Sırbistan’da emperyalist talana karşı mücadele

Sırbistan’da emperyalist talana karşı mücadele

Geçtiğimiz Ağustos ayından beri başta başkent Belgrad olmak üzere Sırbistan’ın genelinde lityum madenlerinin bir uluslararası tekel olan İngiltere-Avustralya sermayeli Rio Tinto şirketi tarafından işletilmesine karşı dev gösteriler düzenlendi. Eylemlerde yollar, tren istasyonları ve köprüler kapatılıp trafik akışları engellendi. Yüzlerce gösterici gözaltına alındı ve üç kişi “kamu düzeni ve huzurunu bozdukları” gerekçesiyle hapis cezasına çarptırıldı. Sırbistan’ın batısındaki Yadar Vadisi, büyük lityum yataklarına sahip. 2022 seçimlerinden önce ülkede yine benzer gösteriler meydana gelmiş ve Cumhurbaşkanı Aleksander Vuçiç halktan gelen tepkilerin sonucunda geri adım atıp yargı üzerindeki otoritesini kullanarak Rio Tinto’nun Yadar’daki madenleri işletme ruhsatını iptal ettirmişti. Görünen o ki uluslararası tekellerin Sırbistan’daki lityum rezervlerine tekrar göz dikmesiyle birlikte mücadelenin fitili bir kez daha ateşleniyor.

Zengin lityum madenlerinden pay kapmaya çalışan tek tekel elbette Rio Tinto değil. Aynı zamanda elektrikli araç üretiminde dünya pazarında Çin ve ABD’den geri kalan AB’nin emperyalist tekelleri de talan yarışının içinde. Lityum anlaşması 2022 seçimlerinden sonra hasır altı edilmişti. Ancak geçtiğimiz Temmuz ayında Anayasa Mahkemesi lityum anlaşması için 2022’de verilen durdurma kararını iptal etti ve bunun üzerine lityum madenlerinin işletilmesi tekrar gündeme geldi. Tesadüf bu ki Anayasa Mahkemesi’nin bu kararından yaklaşık bir hafta sonra AB’nin emperyalistleri; Almanya Başbakanı Olaf Scholz, Mercedes Benz’in CEO’su Ola Källenius, AB Komisyon Başkanı Maroš Šefčovičve, Stellantis tekelinin (Fransız, Hollanda ve İtalyan tekellerinin birleşmesiyle kurulan bir şirket) CEO’su Carlos Tavares, Belgrad’a bir ziyarette bulundular. Bu ziyaretin ardından Mercedes-Benz ve Stellantis tekelleri Rio Tinto ile madenlerin işletilmesi konusunda görüşmelere başlayıp Yadar Vadisi’nin talan edilmesinde mutabakata vardılar. Çevrecilik, ekoloji konusunda dünyaya pek dersler veren Avrupalı emperyalistler, iş kendi çıkarlarına gelince doğasına sahip çıkan Sırpları “dış mihrak” ilan etmeye girişti bile!

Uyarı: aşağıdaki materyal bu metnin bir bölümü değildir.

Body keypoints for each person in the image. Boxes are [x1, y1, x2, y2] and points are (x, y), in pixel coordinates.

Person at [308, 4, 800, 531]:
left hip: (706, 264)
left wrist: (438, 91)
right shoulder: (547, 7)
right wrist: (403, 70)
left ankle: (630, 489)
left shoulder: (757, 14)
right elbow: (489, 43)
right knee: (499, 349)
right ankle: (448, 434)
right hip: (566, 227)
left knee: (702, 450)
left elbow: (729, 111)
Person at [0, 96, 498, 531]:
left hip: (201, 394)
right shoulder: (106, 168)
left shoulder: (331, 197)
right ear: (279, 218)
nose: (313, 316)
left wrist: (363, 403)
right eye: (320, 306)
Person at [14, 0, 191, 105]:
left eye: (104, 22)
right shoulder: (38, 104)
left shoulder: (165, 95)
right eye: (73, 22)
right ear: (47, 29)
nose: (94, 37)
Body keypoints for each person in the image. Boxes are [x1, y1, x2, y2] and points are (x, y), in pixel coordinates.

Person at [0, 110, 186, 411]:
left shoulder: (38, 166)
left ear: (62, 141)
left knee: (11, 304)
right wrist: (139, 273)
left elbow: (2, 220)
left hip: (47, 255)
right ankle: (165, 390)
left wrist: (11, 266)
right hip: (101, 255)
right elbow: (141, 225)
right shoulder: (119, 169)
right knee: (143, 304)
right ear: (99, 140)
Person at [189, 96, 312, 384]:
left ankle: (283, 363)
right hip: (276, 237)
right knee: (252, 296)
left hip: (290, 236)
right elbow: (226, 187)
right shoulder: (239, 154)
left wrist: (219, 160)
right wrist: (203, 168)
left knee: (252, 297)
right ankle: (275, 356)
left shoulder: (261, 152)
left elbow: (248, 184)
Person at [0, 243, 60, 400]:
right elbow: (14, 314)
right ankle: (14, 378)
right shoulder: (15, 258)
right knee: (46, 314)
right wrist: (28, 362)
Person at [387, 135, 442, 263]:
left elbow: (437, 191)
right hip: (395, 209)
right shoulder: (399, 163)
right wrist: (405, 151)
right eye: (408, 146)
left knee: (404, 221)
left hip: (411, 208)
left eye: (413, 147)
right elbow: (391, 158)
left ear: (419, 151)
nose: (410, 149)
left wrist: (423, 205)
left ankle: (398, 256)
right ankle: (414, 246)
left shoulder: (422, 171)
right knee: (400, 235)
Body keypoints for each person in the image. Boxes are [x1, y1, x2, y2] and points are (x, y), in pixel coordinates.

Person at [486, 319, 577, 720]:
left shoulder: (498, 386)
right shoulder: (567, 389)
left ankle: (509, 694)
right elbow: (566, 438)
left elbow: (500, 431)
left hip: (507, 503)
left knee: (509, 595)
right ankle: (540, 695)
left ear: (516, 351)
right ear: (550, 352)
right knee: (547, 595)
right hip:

Maden projesinin işletilmesine en başta yerli Yadar halkı karşı çıkıyor. Büyük bölümü ağaçlarla kaplı olan Yadar Vadisi, bölge halkının yerinden yurdundan edilmesinin de ötesinde topyekûn bir doğa katliamı ile karşı karşıya. Bir avuç emperyalist şirketin kâr hırsı pahasına hiçbir merkezi planlama yapılmadan, kamu sağlığını ve ortak yaşamı hiçe sayan bir doğa katliamı; toprak ve su kirliliği, yeşil alanların ve tarım arazilerinin yok edilmesi gibi birçok kalıcı riski beraberinde getiriyor. Fakat ülke çapındaki eylemler gösteriyor ki Sırbistan halkı kendilerine ait olan doğal kaynakların uluslararası tekellere peşkeş çekilip talan edilmesine izin vermeyecek!

Bu yazı Gerçek gazetesinin Ekim 2024 tarihli 181. sayısında yayınlanmıştır.